TAREFAS A REALIZAR —
- a) Indique se cada afirmação a seguir está de acordo com o texto. Responda sim ou não e cite literalmente as palavras do texto que decidem a questão.
(i) O apartamento da Tijuca foi vendido por um valor inferior à avaliação fiscal da prefeitura.
(ii) O apartamento de Copacabana foi comprado em 2012.
(iii) A venda do imóvel da rua Leandro Martins já consta formalmente no cartório de registro de imóveis.
- b) Responda às perguntas com base no texto.
(i) Quanto Carlos Bolsonaro disse guardar em dinheiro vivo?
(ii) Em que mês e ano foi vendido o apartamento de Copacabana?
(iii) Entre quais anos Carlos manteve um cofre junto com Flávio?
- c) Extraia do texto, sem nenhuma alteração, o trecho que vai de "Carlos também declarou" até "dinheiro em espécie.".

As vendas dos imóveis foram descobertas pela coluna a partir de documentos nos cartórios do Rio de Janeiro e os dados foram cruzados com o que foi informado pelo vereador ao TSE. Procurado para explicar as transações, o vereador não retornou.

Entre os bens listados, Carlos Bolsonaro informou possuir uma aplicação em renda fixa no valor de R$ 528 mil, além de R$ 35,6 mil em ações e R$ 5 mil em bitcoin. Ele ainda registrou novamente o mesmo carro que ele já tinha em 2020 e informou ter adquirido duas motos avaliadas em R$ 41,5 mil, somadas. Ele ainda disse guardar R$ 15 mil em dinheiro vivo.

Primeira venda

A primeira transação ocorreu em setembro de 2023, quando ele vendeu um apartamento na Tijuca, zona norte do Rio, por R$ 700 mil. Carlos foi o proprietário do imóvel por 20 anos. Ele adquiriu o imóvel em 3 de junho de 2003 por um total de R$ 150 mil que ele informou, em cartório, ter quitado em dinheiro vivo.. Naquela ocasião, o imóvel valia cerca de R$ 213 mil. A venda do imóvel representou uma negociação abaixo do valor de avaliação fiscal. A prefeitura do Rio avaliou o apartamento em um total de R$ 800,5 mil para fins de cobrança de impostos.

Segunda venda

Em fevereiro de 2024, Carlos negociou outro imóvel, dessa vez em Copacabana, na zona sul do Rio, por R$ 550 mil. Ele tinha comprado esse apartamento em 2009, por um valor declarado em cartório, de R$ 70 mil.

O imóvel foi comprado por um valor muito abaixo do mercado e em condições suspeitas já que o vereador foi a um cofre pouco antes de formalizar a negociação (Veja abaixo). O apartamento, um apart-hotel, tinha sido avaliado pela prefeitura do Rio, para fins de cobrança de impostos, em  R$ 236 mil, à época.

Carlos também declarou anteriormente a aquisição de um terceiro apartamento que fica localizado na rua Leandro Martins, no centro do Rio. Na escritura, lavrada em 1 de outubro de 2012, ele informou que comprou o imóvel por R$ 180 mil. Ao checar o cartório de registro de imóveis, no entanto, a venda ainda não foi registrada formalmente.

Imóveis são alvo de investigação do MP

Os dois imóveis vendidos por Carlos Bolsonaro estão sob investigação do Ministério Público do Rio de Janeiro devido a negociações suspeitas com uso de dinheiro em espécie.

O apartamento da Tijuca teve o uso de R$ 150 mil em dinheiro vivo. Já o caso do apartamento de Copacabana envolve o cofre dos irmãos Bolsonaro revelado pela coluna em julho. Carlos manteve um cofre junto com Flávio entre 2004 e 2016 e ambos costumavam acessar o cofre antes de aquisições de imóveis do clã.

AMOSTRA DOS DADOS —

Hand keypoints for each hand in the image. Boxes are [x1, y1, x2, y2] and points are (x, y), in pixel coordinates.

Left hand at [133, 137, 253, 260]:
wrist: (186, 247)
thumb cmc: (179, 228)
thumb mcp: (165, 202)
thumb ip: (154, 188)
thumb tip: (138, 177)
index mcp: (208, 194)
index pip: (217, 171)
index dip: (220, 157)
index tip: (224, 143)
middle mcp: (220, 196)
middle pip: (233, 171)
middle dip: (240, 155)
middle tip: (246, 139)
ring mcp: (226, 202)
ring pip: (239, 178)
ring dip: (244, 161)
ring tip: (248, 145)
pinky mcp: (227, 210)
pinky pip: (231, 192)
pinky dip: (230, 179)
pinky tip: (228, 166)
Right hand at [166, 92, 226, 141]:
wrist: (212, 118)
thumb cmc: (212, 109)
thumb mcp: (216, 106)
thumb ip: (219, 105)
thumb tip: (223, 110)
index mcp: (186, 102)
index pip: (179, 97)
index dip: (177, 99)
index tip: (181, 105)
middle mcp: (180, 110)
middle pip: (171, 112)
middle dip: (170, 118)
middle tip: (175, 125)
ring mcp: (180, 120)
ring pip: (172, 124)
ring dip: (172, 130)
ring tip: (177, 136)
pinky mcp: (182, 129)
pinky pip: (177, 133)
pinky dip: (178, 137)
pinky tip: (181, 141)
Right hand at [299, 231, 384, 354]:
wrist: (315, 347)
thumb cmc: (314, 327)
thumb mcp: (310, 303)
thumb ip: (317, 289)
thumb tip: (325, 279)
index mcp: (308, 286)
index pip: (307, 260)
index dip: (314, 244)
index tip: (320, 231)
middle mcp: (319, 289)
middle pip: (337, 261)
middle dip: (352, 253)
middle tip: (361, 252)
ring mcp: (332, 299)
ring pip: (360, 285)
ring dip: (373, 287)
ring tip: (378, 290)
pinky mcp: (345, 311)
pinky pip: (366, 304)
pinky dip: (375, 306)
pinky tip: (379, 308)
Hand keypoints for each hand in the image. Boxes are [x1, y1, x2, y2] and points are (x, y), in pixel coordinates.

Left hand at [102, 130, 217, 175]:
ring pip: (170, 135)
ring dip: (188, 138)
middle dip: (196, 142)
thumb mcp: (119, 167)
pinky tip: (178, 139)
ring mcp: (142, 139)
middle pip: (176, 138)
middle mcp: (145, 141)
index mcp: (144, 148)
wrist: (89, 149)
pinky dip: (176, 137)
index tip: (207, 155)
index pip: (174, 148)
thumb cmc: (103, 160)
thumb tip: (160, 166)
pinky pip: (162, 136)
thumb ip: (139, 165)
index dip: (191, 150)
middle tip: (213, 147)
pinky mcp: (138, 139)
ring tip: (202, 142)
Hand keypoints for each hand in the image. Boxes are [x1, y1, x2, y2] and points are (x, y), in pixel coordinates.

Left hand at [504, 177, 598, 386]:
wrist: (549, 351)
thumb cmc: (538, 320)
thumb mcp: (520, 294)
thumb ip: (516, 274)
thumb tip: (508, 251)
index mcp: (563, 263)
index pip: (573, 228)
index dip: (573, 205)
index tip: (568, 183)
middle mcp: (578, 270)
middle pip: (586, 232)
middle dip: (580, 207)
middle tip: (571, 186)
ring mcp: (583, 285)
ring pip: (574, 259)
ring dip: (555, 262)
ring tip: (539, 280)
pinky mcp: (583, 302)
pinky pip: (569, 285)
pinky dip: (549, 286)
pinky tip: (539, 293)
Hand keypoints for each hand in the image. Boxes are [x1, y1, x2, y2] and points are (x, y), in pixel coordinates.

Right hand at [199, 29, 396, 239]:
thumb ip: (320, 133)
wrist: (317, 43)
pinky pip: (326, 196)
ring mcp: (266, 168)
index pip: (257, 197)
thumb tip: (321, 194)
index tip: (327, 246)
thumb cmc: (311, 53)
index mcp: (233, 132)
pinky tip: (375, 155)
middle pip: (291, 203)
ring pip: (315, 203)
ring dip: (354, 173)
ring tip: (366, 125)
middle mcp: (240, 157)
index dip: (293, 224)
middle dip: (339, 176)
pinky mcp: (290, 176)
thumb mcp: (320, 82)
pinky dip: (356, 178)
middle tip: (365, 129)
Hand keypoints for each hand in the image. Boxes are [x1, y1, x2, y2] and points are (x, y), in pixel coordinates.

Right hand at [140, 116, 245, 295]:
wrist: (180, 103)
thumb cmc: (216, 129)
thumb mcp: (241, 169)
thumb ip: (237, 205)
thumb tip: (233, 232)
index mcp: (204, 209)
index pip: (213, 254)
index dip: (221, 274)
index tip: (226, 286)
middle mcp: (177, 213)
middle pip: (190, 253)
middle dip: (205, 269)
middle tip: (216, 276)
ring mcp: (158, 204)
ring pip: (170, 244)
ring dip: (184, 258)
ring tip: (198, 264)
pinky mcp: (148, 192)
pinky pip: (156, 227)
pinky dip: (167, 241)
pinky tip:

RESPOSTAS DAS ATIVIDADES —
- a)
(i) Sim: "A venda do imóvel representou uma negociação abaixo do valor de avaliação fiscal."
(ii) Não: "Ele tinha comprado esse apartamento em 2009"
(iii) Não: "a venda ainda não foi registrada formalmente."

- b)
(i) R$ 15 mil.
(ii) Em fevereiro de 2024.
(iii) Entre 2004 e 2016.

- c)
Carlos também declarou anteriormente a aquisição de um terceiro apartamento que fica localizado na rua Leandro Martins, no centro do Rio. Na escritura, lavrada em 1 de outubro de 2012, ele informou que comprou o imóvel por R$ 180 mil. Ao checar o cartório de registro de imóveis, no entanto, a venda ainda não foi registrada formalmente.

Imóveis são alvo de investigação do MP

Os dois imóveis vendidos por Carlos Bolsonaro estão sob investigação do Ministério Público do Rio de Janeiro devido a negociações suspeitas com uso de dinheiro em espécie.